■ **Aim of the exercise**
Reproduce each of the following rows word for word, with no changes.

■ **Rows excerpted from a collection**
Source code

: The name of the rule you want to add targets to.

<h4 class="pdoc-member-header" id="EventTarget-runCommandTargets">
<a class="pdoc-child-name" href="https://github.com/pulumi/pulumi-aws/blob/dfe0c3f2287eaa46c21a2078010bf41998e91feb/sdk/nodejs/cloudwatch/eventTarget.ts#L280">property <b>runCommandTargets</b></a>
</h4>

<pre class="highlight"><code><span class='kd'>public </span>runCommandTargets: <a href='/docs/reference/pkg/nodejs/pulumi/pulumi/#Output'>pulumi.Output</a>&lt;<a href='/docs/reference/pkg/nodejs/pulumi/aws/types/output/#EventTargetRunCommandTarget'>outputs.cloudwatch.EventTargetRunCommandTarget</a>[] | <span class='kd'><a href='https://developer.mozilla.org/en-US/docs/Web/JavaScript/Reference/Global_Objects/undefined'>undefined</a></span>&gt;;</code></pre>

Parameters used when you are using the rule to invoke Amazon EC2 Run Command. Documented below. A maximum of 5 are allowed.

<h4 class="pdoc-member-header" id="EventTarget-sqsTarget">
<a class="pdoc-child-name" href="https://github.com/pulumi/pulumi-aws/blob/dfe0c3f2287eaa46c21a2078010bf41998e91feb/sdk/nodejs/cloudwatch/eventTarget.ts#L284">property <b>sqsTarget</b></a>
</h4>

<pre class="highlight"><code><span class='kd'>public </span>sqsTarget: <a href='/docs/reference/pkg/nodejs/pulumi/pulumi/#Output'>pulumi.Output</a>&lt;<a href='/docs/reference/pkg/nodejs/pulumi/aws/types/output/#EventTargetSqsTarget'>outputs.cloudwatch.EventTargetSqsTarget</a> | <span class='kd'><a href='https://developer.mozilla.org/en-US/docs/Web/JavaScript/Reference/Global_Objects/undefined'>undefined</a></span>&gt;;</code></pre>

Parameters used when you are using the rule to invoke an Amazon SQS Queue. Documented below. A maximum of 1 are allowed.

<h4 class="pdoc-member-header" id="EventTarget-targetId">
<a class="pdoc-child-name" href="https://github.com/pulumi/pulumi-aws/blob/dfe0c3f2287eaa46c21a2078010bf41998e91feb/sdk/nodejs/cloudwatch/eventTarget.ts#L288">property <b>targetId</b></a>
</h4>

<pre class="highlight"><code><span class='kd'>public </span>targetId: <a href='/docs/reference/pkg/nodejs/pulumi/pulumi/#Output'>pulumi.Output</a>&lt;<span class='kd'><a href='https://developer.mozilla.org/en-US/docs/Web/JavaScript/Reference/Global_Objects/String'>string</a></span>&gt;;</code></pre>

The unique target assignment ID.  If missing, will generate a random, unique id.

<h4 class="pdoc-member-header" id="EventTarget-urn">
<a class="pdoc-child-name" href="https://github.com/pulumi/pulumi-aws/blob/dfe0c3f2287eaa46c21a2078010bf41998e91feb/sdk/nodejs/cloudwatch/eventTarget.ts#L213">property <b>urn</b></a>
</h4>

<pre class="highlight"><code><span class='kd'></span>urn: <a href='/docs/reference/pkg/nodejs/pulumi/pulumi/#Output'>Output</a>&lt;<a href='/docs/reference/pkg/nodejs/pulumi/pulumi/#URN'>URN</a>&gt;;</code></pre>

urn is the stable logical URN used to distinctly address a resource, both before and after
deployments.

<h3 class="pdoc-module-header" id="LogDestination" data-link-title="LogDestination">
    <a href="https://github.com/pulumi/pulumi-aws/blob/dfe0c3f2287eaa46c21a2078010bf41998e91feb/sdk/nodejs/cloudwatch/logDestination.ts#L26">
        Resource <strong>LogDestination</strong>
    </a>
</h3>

■ **Exercise result**
Source code

: The name of the rule you want to add targets to.

<h4 class="pdoc-member-header" id="EventTarget-runCommandTargets">
<a class="pdoc-child-name" href="https://github.com/pulumi/pulumi-aws/blob/dfe0c3f2287eaa46c21a2078010bf41998e91feb/sdk/nodejs/cloudwatch/eventTarget.ts#L280">property <b>runCommandTargets</b></a>
</h4>

<pre class="highlight"><code><span class='kd'>public </span>runCommandTargets: <a href='/docs/reference/pkg/nodejs/pulumi/pulumi/#Output'>pulumi.Output</a>&lt;<a href='/docs/reference/pkg/nodejs/pulumi/aws/types/output/#EventTargetRunCommandTarget'>outputs.cloudwatch.EventTargetRunCommandTarget</a>[] | <span class='kd'><a href='https://developer.mozilla.org/en-US/docs/Web/JavaScript/Reference/Global_Objects/undefined'>undefined</a></span>&gt;;</code></pre>

Parameters used when you are using the rule to invoke Amazon EC2 Run Command. Documented below. A maximum of 5 are allowed.

<h4 class="pdoc-member-header" id="EventTarget-sqsTarget">
<a class="pdoc-child-name" href="https://github.com/pulumi/pulumi-aws/blob/dfe0c3f2287eaa46c21a2078010bf41998e91feb/sdk/nodejs/cloudwatch/eventTarget.ts#L284">property <b>sqsTarget</b></a>
</h4>

<pre class="highlight"><code><span class='kd'>public </span>sqsTarget: <a href='/docs/reference/pkg/nodejs/pulumi/pulumi/#Output'>pulumi.Output</a>&lt;<a href='/docs/reference/pkg/nodejs/pulumi/aws/types/output/#EventTargetSqsTarget'>outputs.cloudwatch.EventTargetSqsTarget</a> | <span class='kd'><a href='https://developer.mozilla.org/en-US/docs/Web/JavaScript/Reference/Global_Objects/undefined'>undefined</a></span>&gt;;</code></pre>

Parameters used when you are using the rule to invoke an Amazon SQS Queue. Documented below. A maximum of 1 are allowed.

<h4 class="pdoc-member-header" id="EventTarget-targetId">
<a class="pdoc-child-name" href="https://github.com/pulumi/pulumi-aws/blob/dfe0c3f2287eaa46c21a2078010bf41998e91feb/sdk/nodejs/cloudwatch/eventTarget.ts#L288">property <b>targetId</b></a>
</h4>

<pre class="highlight"><code><span class='kd'>public </span>targetId: <a href='/docs/reference/pkg/nodejs/pulumi/pulumi/#Output'>pulumi.Output</a>&lt;<span class='kd'><a href='https://developer.mozilla.org/en-US/docs/Web/JavaScript/Reference/Global_Objects/String'>string</a></span>&gt;;</code></pre>

The unique target assignment ID.  If missing, will generate a random, unique id.

<h4 class="pdoc-member-header" id="EventTarget-urn">
<a class="pdoc-child-name" href="https://github.com/pulumi/pulumi-aws/blob/dfe0c3f2287eaa46c21a2078010bf41998e91feb/sdk/nodejs/cloudwatch/eventTarget.ts#L213">property <b>urn</b></a>
</h4>

<pre class="highlight"><code><span class='kd'></span>urn: <a href='/docs/reference/pkg/nodejs/pulumi/pulumi/#Output'>Output</a>&lt;<a href='/docs/reference/pkg/nodejs/pulumi/pulumi/#URN'>URN</a>&gt;;</code></pre>

urn is the stable logical URN used to distinctly address a resource, both before and after
deployments.

<h3 class="pdoc-module-header" id="LogDestination" data-link-title="LogDestination">
    <a href="https://github.com/pulumi/pulumi-aws/blob/dfe0c3f2287eaa46c21a2078010bf41998e91feb/sdk/nodejs/cloudwatch/logDestination.ts#L26">
        Resource <strong>LogDestination</strong>
    </a>
</h3>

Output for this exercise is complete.